# 11. Container With Most Water
Given n non-negative integers a1, a2, ..., an , where each represents a point at coordinate (i, ai). n vertical lines are drawn such that the two endpoints of line i is at (i, ai) and (i, 0). Find two lines, which together with x-axis forms a container, such that the container contains the most water.
Note: You may not slant the container and n is at least 2.
The above vertical lines are represented by array [1,8,6,2,5,4,8,3,7]. In this case, the max area of water (blue section) the container can contain is 49.
Example:
Input: [1,8,6,2,5,4,8,3,7]
Output: 49
# Solution
Approach 1: Greedy -- two pointers.
# Code (Python)
Approach 1:
def maxArea(self, height: List[int]) -> int:
# idea: greedy. Maintain two pointers closing inwards. Discard the side with less height to maximize chance of most water with tighter bottoms.
left, right = 0, len(height) - 1
max_area = 0
while left < right:
max_area = max(max_area, (right - left) * min(height[left], height[right]))

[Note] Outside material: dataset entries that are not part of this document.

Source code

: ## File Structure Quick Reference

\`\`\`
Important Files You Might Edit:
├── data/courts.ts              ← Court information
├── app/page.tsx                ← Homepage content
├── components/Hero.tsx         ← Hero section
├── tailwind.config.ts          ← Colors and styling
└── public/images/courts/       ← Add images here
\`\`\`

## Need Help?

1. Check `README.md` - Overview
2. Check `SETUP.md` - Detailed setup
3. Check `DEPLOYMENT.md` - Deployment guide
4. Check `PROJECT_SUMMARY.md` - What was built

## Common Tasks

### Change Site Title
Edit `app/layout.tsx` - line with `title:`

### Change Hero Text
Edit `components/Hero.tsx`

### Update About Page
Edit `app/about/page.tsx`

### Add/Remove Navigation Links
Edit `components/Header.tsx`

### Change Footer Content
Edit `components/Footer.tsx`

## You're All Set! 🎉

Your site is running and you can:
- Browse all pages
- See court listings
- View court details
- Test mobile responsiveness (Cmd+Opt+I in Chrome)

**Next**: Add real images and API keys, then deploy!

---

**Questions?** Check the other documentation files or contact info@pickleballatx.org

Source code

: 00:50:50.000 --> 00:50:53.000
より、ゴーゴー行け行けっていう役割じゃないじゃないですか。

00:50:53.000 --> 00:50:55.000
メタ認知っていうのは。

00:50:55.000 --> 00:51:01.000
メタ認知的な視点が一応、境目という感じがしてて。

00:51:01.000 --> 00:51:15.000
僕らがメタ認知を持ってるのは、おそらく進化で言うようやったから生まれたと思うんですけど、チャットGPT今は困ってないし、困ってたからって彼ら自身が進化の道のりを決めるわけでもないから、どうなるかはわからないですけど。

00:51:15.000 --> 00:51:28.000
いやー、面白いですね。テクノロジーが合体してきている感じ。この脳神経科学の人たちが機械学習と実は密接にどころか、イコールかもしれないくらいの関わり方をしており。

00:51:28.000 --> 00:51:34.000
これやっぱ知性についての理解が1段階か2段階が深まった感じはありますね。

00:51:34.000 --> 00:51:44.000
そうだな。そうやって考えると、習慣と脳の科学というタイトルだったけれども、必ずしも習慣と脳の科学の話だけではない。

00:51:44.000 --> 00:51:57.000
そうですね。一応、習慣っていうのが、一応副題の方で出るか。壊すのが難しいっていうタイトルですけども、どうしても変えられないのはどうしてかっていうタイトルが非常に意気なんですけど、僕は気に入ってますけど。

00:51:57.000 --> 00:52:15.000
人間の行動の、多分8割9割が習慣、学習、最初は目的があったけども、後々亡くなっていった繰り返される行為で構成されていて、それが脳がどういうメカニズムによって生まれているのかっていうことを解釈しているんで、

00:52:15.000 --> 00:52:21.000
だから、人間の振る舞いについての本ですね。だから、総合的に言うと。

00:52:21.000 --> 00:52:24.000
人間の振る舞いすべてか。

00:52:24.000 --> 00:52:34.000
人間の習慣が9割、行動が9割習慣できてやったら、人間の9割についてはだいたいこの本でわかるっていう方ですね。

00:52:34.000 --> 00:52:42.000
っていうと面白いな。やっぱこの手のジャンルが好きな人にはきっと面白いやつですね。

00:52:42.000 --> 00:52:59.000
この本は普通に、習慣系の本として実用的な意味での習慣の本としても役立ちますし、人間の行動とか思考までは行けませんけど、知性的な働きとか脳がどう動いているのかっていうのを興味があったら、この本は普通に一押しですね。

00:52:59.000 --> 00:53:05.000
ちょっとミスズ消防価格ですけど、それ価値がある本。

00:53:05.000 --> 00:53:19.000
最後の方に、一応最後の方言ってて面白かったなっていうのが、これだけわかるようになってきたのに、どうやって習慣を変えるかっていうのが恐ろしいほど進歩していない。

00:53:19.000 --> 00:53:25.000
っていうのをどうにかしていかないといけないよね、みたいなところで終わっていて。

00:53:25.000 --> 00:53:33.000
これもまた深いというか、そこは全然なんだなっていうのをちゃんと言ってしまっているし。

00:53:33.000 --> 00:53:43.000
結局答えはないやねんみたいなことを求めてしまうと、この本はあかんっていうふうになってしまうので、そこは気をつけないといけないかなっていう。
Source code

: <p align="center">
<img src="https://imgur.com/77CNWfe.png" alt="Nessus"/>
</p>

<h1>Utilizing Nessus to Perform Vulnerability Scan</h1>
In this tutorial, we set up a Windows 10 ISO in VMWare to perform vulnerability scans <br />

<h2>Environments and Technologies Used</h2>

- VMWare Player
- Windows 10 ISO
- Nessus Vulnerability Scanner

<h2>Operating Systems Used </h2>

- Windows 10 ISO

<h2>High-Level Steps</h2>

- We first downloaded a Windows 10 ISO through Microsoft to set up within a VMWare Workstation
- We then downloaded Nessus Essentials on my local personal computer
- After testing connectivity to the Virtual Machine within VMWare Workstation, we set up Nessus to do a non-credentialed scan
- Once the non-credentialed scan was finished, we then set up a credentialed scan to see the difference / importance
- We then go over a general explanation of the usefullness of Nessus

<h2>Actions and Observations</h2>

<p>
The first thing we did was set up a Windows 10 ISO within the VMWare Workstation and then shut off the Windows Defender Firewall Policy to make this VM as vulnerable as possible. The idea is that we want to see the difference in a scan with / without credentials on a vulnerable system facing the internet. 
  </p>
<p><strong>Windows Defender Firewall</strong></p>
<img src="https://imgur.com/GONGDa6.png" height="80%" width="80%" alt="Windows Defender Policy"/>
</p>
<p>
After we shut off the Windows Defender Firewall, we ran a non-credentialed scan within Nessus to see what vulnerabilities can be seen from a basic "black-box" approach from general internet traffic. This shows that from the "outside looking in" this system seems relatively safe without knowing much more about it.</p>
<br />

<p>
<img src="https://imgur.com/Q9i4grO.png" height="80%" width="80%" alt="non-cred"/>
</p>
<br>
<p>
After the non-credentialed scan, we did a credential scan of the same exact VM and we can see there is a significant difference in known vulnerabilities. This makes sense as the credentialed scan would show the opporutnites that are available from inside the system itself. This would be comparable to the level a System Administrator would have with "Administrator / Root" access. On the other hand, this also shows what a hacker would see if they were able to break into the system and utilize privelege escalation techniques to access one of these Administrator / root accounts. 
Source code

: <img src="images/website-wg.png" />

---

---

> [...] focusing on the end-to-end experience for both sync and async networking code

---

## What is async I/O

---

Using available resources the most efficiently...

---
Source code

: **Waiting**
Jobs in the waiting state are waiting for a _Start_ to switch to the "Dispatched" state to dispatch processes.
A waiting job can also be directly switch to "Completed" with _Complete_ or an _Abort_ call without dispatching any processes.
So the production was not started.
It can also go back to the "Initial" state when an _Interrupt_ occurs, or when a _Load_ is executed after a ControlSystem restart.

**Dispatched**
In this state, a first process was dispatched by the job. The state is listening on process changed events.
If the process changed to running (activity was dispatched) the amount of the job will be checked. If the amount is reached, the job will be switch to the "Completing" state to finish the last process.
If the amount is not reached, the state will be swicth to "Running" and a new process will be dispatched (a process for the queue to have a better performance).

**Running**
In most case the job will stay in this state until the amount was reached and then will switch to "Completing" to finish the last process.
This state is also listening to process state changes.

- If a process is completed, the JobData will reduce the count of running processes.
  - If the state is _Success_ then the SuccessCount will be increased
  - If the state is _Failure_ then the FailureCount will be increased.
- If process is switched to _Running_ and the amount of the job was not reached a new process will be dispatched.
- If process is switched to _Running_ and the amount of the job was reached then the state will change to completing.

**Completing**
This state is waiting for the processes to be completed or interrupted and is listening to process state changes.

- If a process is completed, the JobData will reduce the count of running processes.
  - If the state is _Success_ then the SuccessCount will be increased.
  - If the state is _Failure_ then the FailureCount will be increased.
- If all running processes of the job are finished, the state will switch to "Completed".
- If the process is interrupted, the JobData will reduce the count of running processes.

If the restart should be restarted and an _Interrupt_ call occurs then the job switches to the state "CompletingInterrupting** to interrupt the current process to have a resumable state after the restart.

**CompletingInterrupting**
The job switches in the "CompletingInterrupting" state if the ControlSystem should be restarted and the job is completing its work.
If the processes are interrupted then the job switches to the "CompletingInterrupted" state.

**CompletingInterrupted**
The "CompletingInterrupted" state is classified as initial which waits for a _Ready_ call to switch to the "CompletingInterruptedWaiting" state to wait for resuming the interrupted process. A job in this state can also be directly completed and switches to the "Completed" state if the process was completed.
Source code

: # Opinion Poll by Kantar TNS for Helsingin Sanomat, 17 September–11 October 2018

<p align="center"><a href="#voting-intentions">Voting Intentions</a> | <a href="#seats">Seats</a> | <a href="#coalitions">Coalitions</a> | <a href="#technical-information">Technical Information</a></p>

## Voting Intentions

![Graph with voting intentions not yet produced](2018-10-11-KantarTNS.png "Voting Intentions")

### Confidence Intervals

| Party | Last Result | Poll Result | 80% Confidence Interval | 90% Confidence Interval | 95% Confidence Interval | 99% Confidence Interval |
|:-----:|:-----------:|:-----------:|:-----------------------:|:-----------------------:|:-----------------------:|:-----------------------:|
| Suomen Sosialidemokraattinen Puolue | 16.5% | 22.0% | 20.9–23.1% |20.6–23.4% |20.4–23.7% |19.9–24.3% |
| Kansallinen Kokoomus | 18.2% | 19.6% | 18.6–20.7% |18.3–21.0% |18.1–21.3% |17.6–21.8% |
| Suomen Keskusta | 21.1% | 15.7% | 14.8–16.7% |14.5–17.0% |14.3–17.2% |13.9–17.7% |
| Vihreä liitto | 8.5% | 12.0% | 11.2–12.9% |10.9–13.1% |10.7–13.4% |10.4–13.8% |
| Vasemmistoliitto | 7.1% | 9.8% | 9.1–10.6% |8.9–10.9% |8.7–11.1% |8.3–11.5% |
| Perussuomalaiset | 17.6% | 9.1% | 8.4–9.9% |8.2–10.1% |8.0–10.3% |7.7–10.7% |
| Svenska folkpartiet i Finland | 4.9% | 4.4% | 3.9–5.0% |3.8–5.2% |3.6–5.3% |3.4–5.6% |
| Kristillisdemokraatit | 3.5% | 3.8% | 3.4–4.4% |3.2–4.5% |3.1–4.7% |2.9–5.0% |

if height[left] < height[right]:
left += 1
else:
right -= 1
return max_area
# Code (C++)
Approach 1:
// Two pointers.
class Solution {
public:
int maxArea(vector<int>& height) {
int head = 0;
int tail = height.size() - 1;
int max = 0;
while (head < tail)
{
max = std::max(max, std::min(height[head], height[tail]) * (tail - head));
if (height[head] < height[tail])
head++;
else
tail--;
}
return max;
}
};